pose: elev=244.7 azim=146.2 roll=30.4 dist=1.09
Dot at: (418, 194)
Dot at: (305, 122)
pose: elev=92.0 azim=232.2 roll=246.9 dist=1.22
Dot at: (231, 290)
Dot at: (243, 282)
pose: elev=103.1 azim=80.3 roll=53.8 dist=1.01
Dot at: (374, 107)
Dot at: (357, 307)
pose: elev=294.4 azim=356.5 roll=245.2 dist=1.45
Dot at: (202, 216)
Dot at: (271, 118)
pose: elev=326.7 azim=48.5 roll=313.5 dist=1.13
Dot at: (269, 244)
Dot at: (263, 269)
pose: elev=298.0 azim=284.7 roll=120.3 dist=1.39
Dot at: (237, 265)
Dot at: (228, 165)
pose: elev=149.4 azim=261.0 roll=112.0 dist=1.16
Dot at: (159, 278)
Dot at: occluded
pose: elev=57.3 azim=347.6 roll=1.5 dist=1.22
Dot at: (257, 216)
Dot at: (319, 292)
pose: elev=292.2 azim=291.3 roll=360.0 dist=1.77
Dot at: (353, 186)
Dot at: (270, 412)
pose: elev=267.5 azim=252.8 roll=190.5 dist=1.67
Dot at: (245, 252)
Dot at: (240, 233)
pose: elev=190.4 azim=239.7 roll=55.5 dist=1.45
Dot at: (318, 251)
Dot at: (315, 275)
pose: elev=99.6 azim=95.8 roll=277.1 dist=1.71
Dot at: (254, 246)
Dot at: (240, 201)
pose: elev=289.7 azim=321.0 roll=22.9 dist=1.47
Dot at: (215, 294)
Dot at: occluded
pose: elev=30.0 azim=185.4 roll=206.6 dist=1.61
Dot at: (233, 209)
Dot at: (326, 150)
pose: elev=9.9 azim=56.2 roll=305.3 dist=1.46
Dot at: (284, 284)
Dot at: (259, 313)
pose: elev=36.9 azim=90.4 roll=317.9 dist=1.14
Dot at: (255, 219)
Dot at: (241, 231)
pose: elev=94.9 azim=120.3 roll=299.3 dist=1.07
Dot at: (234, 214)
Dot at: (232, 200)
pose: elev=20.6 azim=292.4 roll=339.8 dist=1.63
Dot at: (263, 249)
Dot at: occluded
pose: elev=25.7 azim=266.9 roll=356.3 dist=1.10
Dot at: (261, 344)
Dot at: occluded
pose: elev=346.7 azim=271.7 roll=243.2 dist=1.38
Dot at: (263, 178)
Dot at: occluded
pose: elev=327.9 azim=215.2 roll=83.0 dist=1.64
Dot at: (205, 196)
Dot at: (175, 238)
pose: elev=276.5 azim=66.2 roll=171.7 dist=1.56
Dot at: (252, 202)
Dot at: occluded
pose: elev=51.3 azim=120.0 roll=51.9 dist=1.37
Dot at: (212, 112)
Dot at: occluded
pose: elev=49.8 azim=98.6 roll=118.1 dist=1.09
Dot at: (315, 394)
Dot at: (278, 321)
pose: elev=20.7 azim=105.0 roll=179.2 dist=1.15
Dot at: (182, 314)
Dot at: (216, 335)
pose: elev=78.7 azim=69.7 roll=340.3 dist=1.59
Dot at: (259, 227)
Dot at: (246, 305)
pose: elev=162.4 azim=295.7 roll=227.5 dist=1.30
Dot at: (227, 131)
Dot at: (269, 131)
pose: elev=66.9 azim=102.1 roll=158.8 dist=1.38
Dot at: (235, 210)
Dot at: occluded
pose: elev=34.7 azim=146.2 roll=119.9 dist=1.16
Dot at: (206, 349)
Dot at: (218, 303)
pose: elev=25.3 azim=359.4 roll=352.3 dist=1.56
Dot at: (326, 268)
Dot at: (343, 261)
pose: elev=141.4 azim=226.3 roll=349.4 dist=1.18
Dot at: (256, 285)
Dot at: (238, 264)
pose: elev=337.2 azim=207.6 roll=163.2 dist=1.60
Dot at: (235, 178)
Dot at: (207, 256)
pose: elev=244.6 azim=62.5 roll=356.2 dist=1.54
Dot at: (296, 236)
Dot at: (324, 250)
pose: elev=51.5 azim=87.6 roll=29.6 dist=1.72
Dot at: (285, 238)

○ ○ ○ ○ ○ ○ ○

> [Exercise] Put every line of the entries above into a Markdown table with two columns, Row and Line, numbering the rows in order and leaving out any blank lines.

> [Response]
| Row | Line |
|---|---|
| 1 | pose: elev=244.7 azim=146.2 roll=30.4 dist=1.09 |
| 2 | Dot at: (418, 194) |
| 3 | Dot at: (305, 122) |
| 4 | pose: elev=92.0 azim=232.2 roll=246.9 dist=1.22 |
| 5 | Dot at: (231, 290) |
| 6 | Dot at: (243, 282) |
| 7 | pose: elev=103.1 azim=80.3 roll=53.8 dist=1.01 |
| 8 | Dot at: (374, 107) |
| 9 | Dot at: (357, 307) |
| 10 | pose: elev=294.4 azim=356.5 roll=245.2 dist=1.45 |
| 11 | Dot at: (202, 216) |
| 12 | Dot at: (271, 118) |
| 13 | pose: elev=326.7 azim=48.5 roll=313.5 dist=1.13 |
| 14 | Dot at: (269, 244) |
| 15 | Dot at: (263, 269) |
| 16 | pose: elev=298.0 azim=284.7 roll=120.3 dist=1.39 |
| 17 | Dot at: (237, 265) |
| 18 | Dot at: (228, 165) |
| 19 | pose: elev=149.4 azim=261.0 roll=112.0 dist=1.16 |
| 20 | Dot at: (159, 278) |
| 21 | Dot at: occluded |
| 22 | pose: elev=57.3 azim=347.6 roll=1.5 dist=1.22 |
| 23 | Dot at: (257, 216) |
| 24 | Dot at: (319, 292) |
| 25 | pose: elev=292.2 azim=291.3 roll=360.0 dist=1.77 |
| 26 | Dot at: (353, 186) |
| 27 | Dot at: (270, 412) |
| 28 | pose: elev=267.5 azim=252.8 roll=190.5 dist=1.67 |
| 29 | Dot at: (245, 252) |
| 30 | Dot at: (240, 233) |
| 31 | pose: elev=190.4 azim=239.7 roll=55.5 dist=1.45 |
| 32 | Dot at: (318, 251) |
| 33 | Dot at: (315, 275) |
| 34 | pose: elev=99.6 azim=95.8 roll=277.1 dist=1.71 |
| 35 | Dot at: (254, 246) |
| 36 | Dot at: (240, 201) |
| 37 | pose: elev=289.7 azim=321.0 roll=22.9 dist=1.47 |
| 38 | Dot at: (215, 294) |
| 39 | Dot at: occluded |
| 40 | pose: elev=30.0 azim=185.4 roll=206.6 dist=1.61 |
| 41 | Dot at: (233, 209) |
| 42 | Dot at: (326, 150) |
| 43 | pose: elev=9.9 azim=56.2 roll=305.3 dist=1.46 |
| 44 | Dot at: (284, 284) |
| 45 | Dot at: (259, 313) |
| 46 | pose: elev=36.9 azim=90.4 roll=317.9 dist=1.14 |
| 47 | Dot at: (255, 219) |
| 48 | Dot at: (241, 231) |
| 49 | pose: elev=94.9 azim=120.3 roll=299.3 dist=1.07 |
| 50 | Dot at: (234, 214) |
| 51 | Dot at: (232, 200) |
| 52 | pose: elev=20.6 azim=292.4 roll=339.8 dist=1.63 |
| 53 | Dot at: (263, 249) |
| 54 | Dot at: occluded |
| 55 | pose: elev=25.7 azim=266.9 roll=356.3 dist=1.10 |
| 56 | Dot at: (261, 344) |
| 57 | Dot at: occluded |
| 58 | pose: elev=346.7 azim=271.7 roll=243.2 dist=1.38 |
| 59 | Dot at: (263, 178) |
| 60 | Dot at: occluded |
| 61 | pose: elev=327.9 azim=215.2 roll=83.0 dist=1.64 |
| 62 | Dot at: (205, 196) |
| 63 | Dot at: (175, 238) |
| 64 | pose: elev=276.5 azim=66.2 roll=171.7 dist=1.56 |
| 65 | Dot at: (252, 202) |
| 66 | Dot at: occluded |
| 67 | pose: elev=51.3 azim=120.0 roll=51.9 dist=1.37 |
| 68 | Dot at: (212, 112) |
| 69 | Dot at: occluded |
| 70 | pose: elev=49.8 azim=98.6 roll=118.1 dist=1.09 |
| 71 | Dot at: (315, 394) |
| 72 | Dot at: (278, 321) |
| 73 | pose: elev=20.7 azim=105.0 roll=179.2 dist=1.15 |
| 74 | Dot at: (182, 314) |
| 75 | Dot at: (216, 335) |
| 76 | pose: elev=78.7 azim=69.7 roll=340.3 dist=1.59 |
| 77 | Dot at: (259, 227) |
| 78 | Dot at: (246, 305) |
| 79 | pose: elev=162.4 azim=295.7 roll=227.5 dist=1.30 |
| 80 | Dot at: (227, 131) |
| 81 | Dot at: (269, 131) |
| 82 | pose: elev=66.9 azim=102.1 roll=158.8 dist=1.38 |
| 83 | Dot at: (235, 210) |
| 84 | Dot at: occluded |
| 85 | pose: elev=34.7 azim=146.2 roll=119.9 dist=1.16 |
| 86 | Dot at: (206, 349) |
| 87 | Dot at: (218, 303) |
| 88 | pose: elev=25.3 azim=359.4 roll=352.3 dist=1.56 |
| 89 | Dot at: (326, 268) |
| 90 | Dot at: (343, 261) |
| 91 | pose: elev=141.4 azim=226.3 roll=349.4 dist=1.18 |
| 92 | Dot at: (256, 285) |
| 93 | Dot at: (238, 264) |
| 94 | pose: elev=337.2 azim=207.6 roll=163.2 dist=1.60 |
| 95 | Dot at: (235, 178) |
| 96 | Dot at: (207, 256) |
| 97 | pose: elev=244.6 azim=62.5 roll=356.2 dist=1.54 |
| 98 | Dot at: (296, 236) |
| 99 | Dot at: (324, 250) |
| 100 | pose: elev=51.5 azim=87.6 roll=29.6 dist=1.72 |
| 101 | Dot at: (285, 238) |